» WHAT NEEDS TO BE DONE:
Once you find the line below that has "by the organization.", output it and every line after it exactly, stopping after the line that has "- animstate set to 116", with no pictures.

◇ ◇ ◇ ◇ ◇

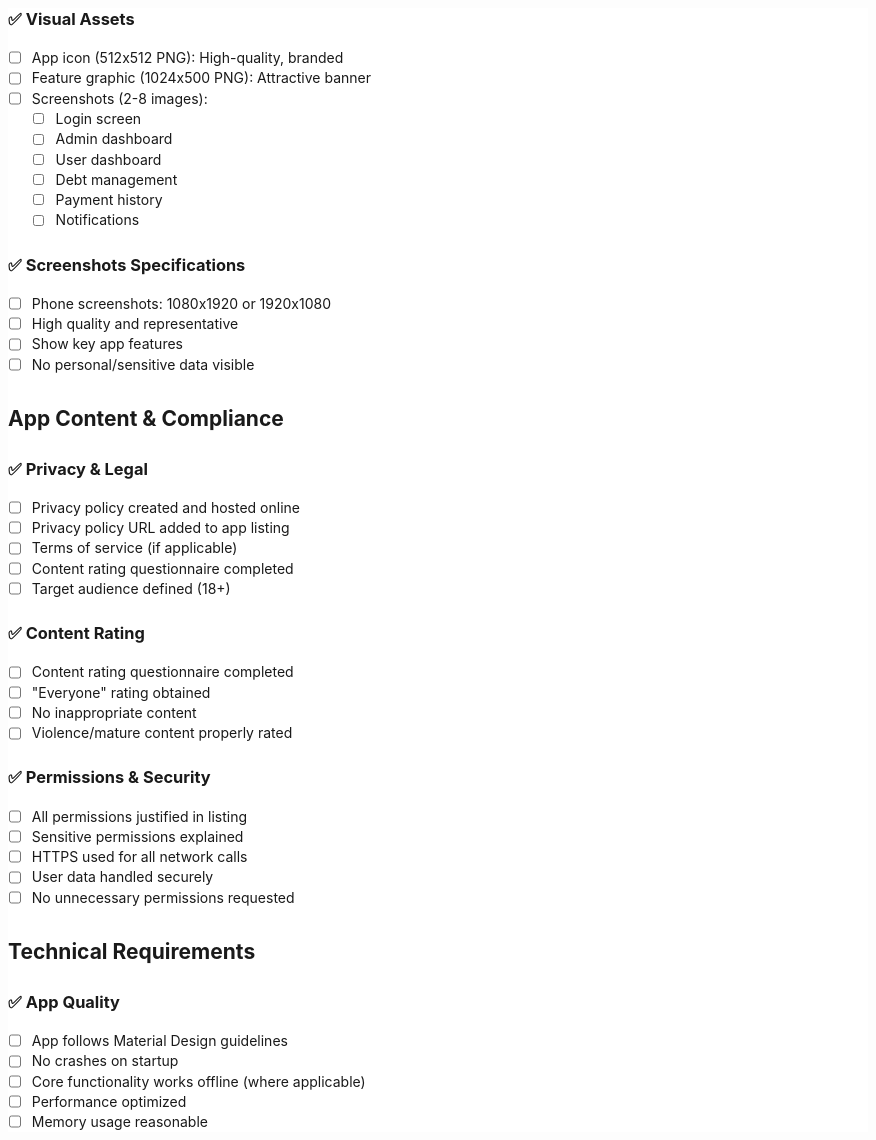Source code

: ### ✅ Visual Assets
- [ ] App icon (512x512 PNG): High-quality, branded
- [ ] Feature graphic (1024x500 PNG): Attractive banner
- [ ] Screenshots (2-8 images):
  - [ ] Login screen
  - [ ] Admin dashboard
  - [ ] User dashboard
  - [ ] Debt management
  - [ ] Payment history
  - [ ] Notifications

### ✅ Screenshots Specifications
- [ ] Phone screenshots: 1080x1920 or 1920x1080
- [ ] High quality and representative
- [ ] Show key app features
- [ ] No personal/sensitive data visible

## App Content & Compliance

### ✅ Privacy & Legal
- [ ] Privacy policy created and hosted online
- [ ] Privacy policy URL added to app listing
- [ ] Terms of service (if applicable)
- [ ] Content rating questionnaire completed
- [ ] Target audience defined (18+)

### ✅ Content Rating
- [ ] Content rating questionnaire completed
- [ ] "Everyone" rating obtained
- [ ] No inappropriate content
- [ ] Violence/mature content properly rated

### ✅ Permissions & Security
- [ ] All permissions justified in listing
- [ ] Sensitive permissions explained
- [ ] HTTPS used for all network calls
- [ ] User data handled securely
- [ ] No unnecessary permissions requested

## Technical Requirements

### ✅ App Quality
- [ ] App follows Material Design guidelines
- [ ] No crashes on startup
- [ ] Core functionality works offline (where applicable)
- [ ] Performance optimized
- [ ] Memory usage reasonable
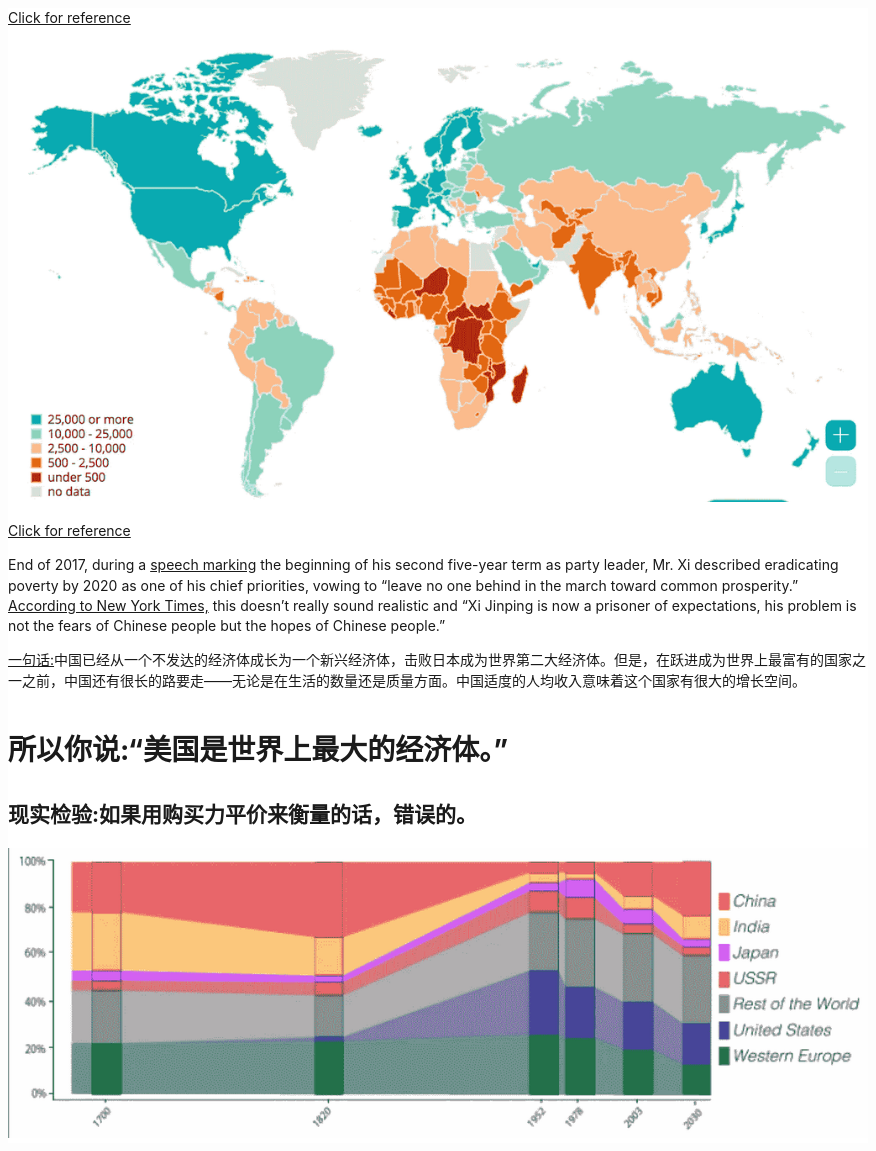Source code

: [Click for reference](https://www.imf.org/external/datamapper/NGDPDPC@WEO/OEMDC/ADVEC/WEOWORLD/CHN)

![](img/e8f178ea06a879fc6f2ff3d876e906e0.png)

[Click for reference](https://www.imf.org/external/datamapper/NGDPDPC@WEO/OEMDC/ADVEC/WEOWORLD/CHN)

End of 2017, during a [speech marking](https://news.cgtn.com/news/30516a4d32597a6333566d54/share_p.html) the beginning of his second five-year term as party leader, Mr. Xi described eradicating poverty by 2020 as one of his chief priorities, vowing to “leave no one behind in the march toward common prosperity.” [According to New York Times,](https://www.nytimes.com/2017/10/31/world/asia/xi-jinping-poverty-china.html) this doesn’t really sound realistic and “Xi Jinping is now a prisoner of expectations, his problem is not the fears of Chinese people but the hopes of Chinese people.”

[一句话:](https://www.forbes.com/sites/panosmourdoukoutas/2017/09/02/china-is-still-a-poor-country/#1fee99004eef)中国已经从一个不发达的经济体成长为一个新兴经济体，击败日本成为世界第二大经济体。但是，在跃进成为世界上最富有的国家之一之前，中国还有很长的路要走——无论是在生活的数量还是质量方面。中国适度的人均收入意味着这个国家有很大的增长空间。

# 所以你说:“美国是世界上最大的经济体。”

## 现实检验:如果用购买力平价来衡量的话，错误的。

![](img/5d4decee0efed7c84829febb526a5757.png)
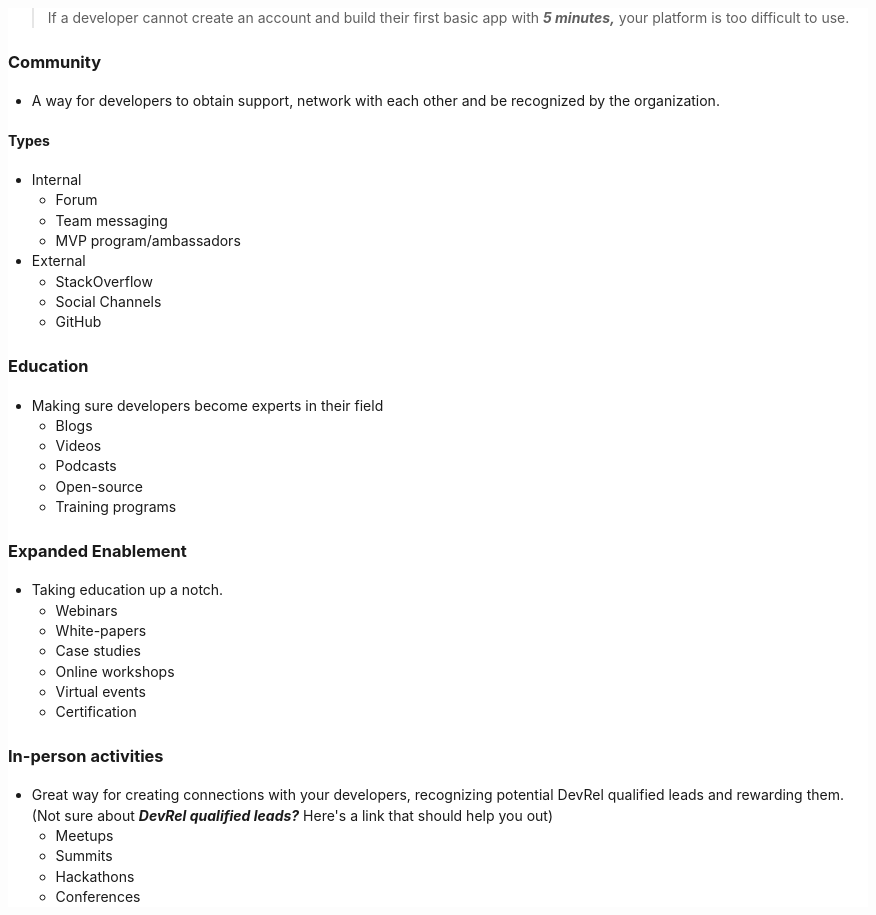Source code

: > If a developer cannot create an account and build their first basic app with _**5 minutes,**_ your platform is too difficult to use.

### Community

* A way for developers to obtain support, network with each other and be recognized by the organization.

#### Types

* Internal
  * Forum
  * Team messaging 
  * MVP program/ambassadors 
* External
  * StackOverflow
  * Social Channels
  * GitHub

### Education

* Making sure developers become experts in their field
  * Blogs
  * Videos
  * Podcasts
  * Open-source
  * Training programs

### Expanded Enablement

* Taking education up a notch.
  * Webinars
  * White-papers
  * Case studies
  * Online workshops
  * Virtual events
  * Certification

### In-person activities

* Great way for creating connections with your developers, recognizing potential DevRel qualified leads and rewarding them. \(Not sure about _**DevRel qualified leads?**_ Here's a link that should help you out\) 
  * Meetups
  * Summits
  * Hackathons
  * Conferences


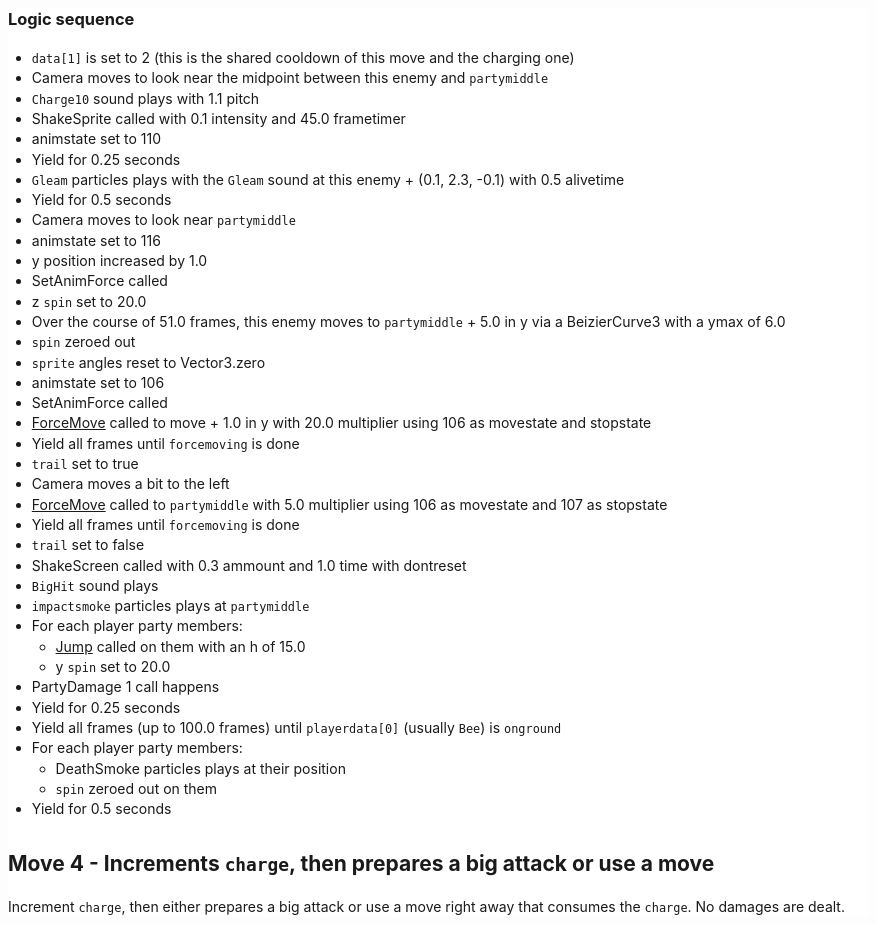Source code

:### Logic sequence

- `data[1]` is set to 2 (this is the shared cooldown of this move and the charging one)
- Camera moves to look near the midpoint between this enemy and `partymiddle`
- `Charge10` sound plays with 1.1 pitch
- ShakeSprite called with 0.1 intensity and 45.0 frametimer
- animstate set to 110
- Yield for 0.25 seconds
- `Gleam` particles plays with the `Gleam` sound at this enemy + (0.1, 2.3, -0.1) with 0.5 alivetime
- Yield for 0.5 seconds
- Camera moves to look near `partymiddle`
- animstate set to 116
- y position increased by 1.0
- SetAnimForce called
- z `spin` set to 20.0
- Over the course of 51.0 frames, this enemy moves to `partymiddle` + 5.0 in y via a BeizierCurve3 with a ymax of 6.0
- `spin` zeroed out
- `sprite` angles reset to Vector3.zero
- animstate set to 106
- SetAnimForce called
- [ForceMove](../../../Entities/EntityControl/EntityControl%20Methods.md#forcemove) called to move + 1.0 in y with 20.0 multiplier using 106 as movestate and stopstate
- Yield all frames until `forcemoving` is done
- `trail` set to true
- Camera moves a bit to the left
- [ForceMove](../../../Entities/EntityControl/EntityControl%20Methods.md#forcemove) called to `partymiddle` with 5.0 multiplier using 106 as movestate and 107 as stopstate
- Yield all frames until `forcemoving` is done
- `trail` set to false
- ShakeScreen called with 0.3 ammount and 1.0 time with dontreset
- `BigHit` sound plays
- `impactsmoke` particles plays at `partymiddle`
- For each player party members:
    - [Jump](../../../Entities/EntityControl/EntityControl%20Methods.md#jump) called on them with an h of 15.0
    - y `spin` set to 20.0
- PartyDamage 1 call happens
- Yield for 0.25 seconds
- Yield all frames (up to 100.0 frames) until `playerdata[0]` (usually `Bee`) is `onground`
- For each player party members:
    - DeathSmoke particles plays at their position
    - `spin` zeroed out on them
- Yield for 0.5 seconds

## Move 4 - Increments `charge`, then prepares a big attack or use a move
Increment `charge`, then either prepares a big attack or use a move right away that consumes the `charge`. No damages are dealt.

◇ ◇ ◇ ◇ ◇

» ANSWER AREA:
* A way for developers to obtain support, network with each other and be recognized by the organization.

#### Types

* Internal
  * Forum
  * Team messaging 
  * MVP program/ambassadors 
* External
  * StackOverflow
  * Social Channels
  * GitHub

### Education

* Making sure developers become experts in their field
  * Blogs
  * Videos
  * Podcasts
  * Open-source
  * Training programs

### Expanded Enablement

* Taking education up a notch.
  * Webinars
  * White-papers
  * Case studies
  * Online workshops
  * Virtual events
  * Certification

### In-person activities

* Great way for creating connections with your developers, recognizing potential DevRel qualified leads and rewarding them. \(Not sure about _**DevRel qualified leads?**_ Here's a link that should help you out\) 
  * Meetups
  * Summits
  * Hackathons
  * Conferences


Source code

:### Logic sequence

- `data[1]` is set to 2 (this is the shared cooldown of this move and the charging one)
- Camera moves to look near the midpoint between this enemy and `partymiddle`
- `Charge10` sound plays with 1.1 pitch
- ShakeSprite called with 0.1 intensity and 45.0 frametimer
- animstate set to 110
- Yield for 0.25 seconds
- `Gleam` particles plays with the `Gleam` sound at this enemy + (0.1, 2.3, -0.1) with 0.5 alivetime
- Yield for 0.5 seconds
- Camera moves to look near `partymiddle`
- animstate set to 116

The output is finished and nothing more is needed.